• **Exercise**: Exactly reproduce the lines from the top of the entries below through the line containing "c<sub>2</sub> = U<sub>2</sub>", with both ends included.

• **Input records**:
*** Begin section ***

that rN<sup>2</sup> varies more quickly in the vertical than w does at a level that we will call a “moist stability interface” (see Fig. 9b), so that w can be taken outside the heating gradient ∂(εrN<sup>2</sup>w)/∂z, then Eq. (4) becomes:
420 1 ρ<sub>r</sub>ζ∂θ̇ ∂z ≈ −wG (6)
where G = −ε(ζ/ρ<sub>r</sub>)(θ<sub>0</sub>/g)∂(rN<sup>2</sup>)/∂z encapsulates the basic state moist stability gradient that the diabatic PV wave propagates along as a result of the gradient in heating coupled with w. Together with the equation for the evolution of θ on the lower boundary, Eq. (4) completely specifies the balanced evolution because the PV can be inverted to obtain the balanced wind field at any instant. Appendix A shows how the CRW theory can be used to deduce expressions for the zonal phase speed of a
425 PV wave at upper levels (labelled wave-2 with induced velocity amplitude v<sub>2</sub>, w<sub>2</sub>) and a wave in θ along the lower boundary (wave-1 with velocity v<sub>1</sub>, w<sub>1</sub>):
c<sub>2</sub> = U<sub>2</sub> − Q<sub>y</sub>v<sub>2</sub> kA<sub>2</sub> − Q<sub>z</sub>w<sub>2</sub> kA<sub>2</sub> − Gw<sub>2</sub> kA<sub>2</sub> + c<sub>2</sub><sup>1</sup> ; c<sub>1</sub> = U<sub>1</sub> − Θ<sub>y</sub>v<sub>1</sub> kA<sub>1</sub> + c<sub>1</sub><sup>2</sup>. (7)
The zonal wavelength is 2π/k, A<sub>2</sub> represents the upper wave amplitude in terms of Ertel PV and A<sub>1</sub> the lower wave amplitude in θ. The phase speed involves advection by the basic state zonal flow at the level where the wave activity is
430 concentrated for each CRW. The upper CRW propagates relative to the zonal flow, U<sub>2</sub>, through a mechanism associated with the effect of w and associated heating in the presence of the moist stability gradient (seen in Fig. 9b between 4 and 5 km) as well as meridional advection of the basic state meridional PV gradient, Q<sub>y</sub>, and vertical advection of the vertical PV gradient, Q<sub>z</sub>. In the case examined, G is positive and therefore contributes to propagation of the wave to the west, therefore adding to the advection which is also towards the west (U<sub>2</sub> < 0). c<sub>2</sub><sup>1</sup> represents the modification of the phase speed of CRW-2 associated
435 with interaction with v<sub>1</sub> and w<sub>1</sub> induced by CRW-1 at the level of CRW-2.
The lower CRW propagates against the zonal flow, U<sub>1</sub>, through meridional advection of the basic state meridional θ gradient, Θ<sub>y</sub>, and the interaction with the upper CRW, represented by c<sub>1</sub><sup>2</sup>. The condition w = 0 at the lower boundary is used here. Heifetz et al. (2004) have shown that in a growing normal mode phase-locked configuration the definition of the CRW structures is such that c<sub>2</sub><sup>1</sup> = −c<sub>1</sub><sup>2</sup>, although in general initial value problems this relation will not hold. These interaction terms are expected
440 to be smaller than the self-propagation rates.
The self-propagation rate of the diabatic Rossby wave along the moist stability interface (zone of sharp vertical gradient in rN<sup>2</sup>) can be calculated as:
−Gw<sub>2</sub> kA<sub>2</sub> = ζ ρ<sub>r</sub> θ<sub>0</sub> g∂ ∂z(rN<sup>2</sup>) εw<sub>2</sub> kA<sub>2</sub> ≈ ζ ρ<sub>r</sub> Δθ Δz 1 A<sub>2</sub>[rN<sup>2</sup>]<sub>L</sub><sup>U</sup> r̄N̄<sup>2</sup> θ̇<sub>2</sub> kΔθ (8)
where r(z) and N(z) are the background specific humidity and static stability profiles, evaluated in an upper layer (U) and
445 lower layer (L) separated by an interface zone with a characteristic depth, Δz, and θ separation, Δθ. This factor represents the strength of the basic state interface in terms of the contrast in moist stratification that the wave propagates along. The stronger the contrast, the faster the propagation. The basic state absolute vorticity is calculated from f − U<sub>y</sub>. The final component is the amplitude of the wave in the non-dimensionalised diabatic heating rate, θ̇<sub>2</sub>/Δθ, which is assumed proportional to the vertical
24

*** End section ***

• **Response to this task**:
that rN<sup>2</sup> varies more quickly in the vertical than w does at a level that we will call a “moist stability interface” (see Fig. 9b), so that w can be taken outside the heating gradient ∂(εrN<sup>2</sup>w)/∂z, then Eq. (4) becomes:
420 1 ρ<sub>r</sub>ζ∂θ̇ ∂z ≈ −wG (6)
where G = −ε(ζ/ρ<sub>r</sub>)(θ<sub>0</sub>/g)∂(rN<sup>2</sup>)/∂z encapsulates the basic state moist stability gradient that the diabatic PV wave propagates along as a result of the gradient in heating coupled with w. Together with the equation for the evolution of θ on the lower boundary, Eq. (4) completely specifies the balanced evolution because the PV can be inverted to obtain the balanced wind field at any instant. Appendix A shows how the CRW theory can be used to deduce expressions for the zonal phase speed of a
425 PV wave at upper levels (labelled wave-2 with induced velocity amplitude v<sub>2</sub>, w<sub>2</sub>) and a wave in θ along the lower boundary (wave-1 with velocity v<sub>1</sub>, w<sub>1</sub>):
c<sub>2</sub> = U<sub>2</sub> − Q<sub>y</sub>v<sub>2</sub> kA<sub>2</sub> − Q<sub>z</sub>w<sub>2</sub> kA<sub>2</sub> − Gw<sub>2</sub> kA<sub>2</sub> + c<sub>2</sub><sup>1</sup> ; c<sub>1</sub> = U<sub>1</sub> − Θ<sub>y</sub>v<sub>1</sub> kA<sub>1</sub> + c<sub>1</sub><sup>2</sup>. (7)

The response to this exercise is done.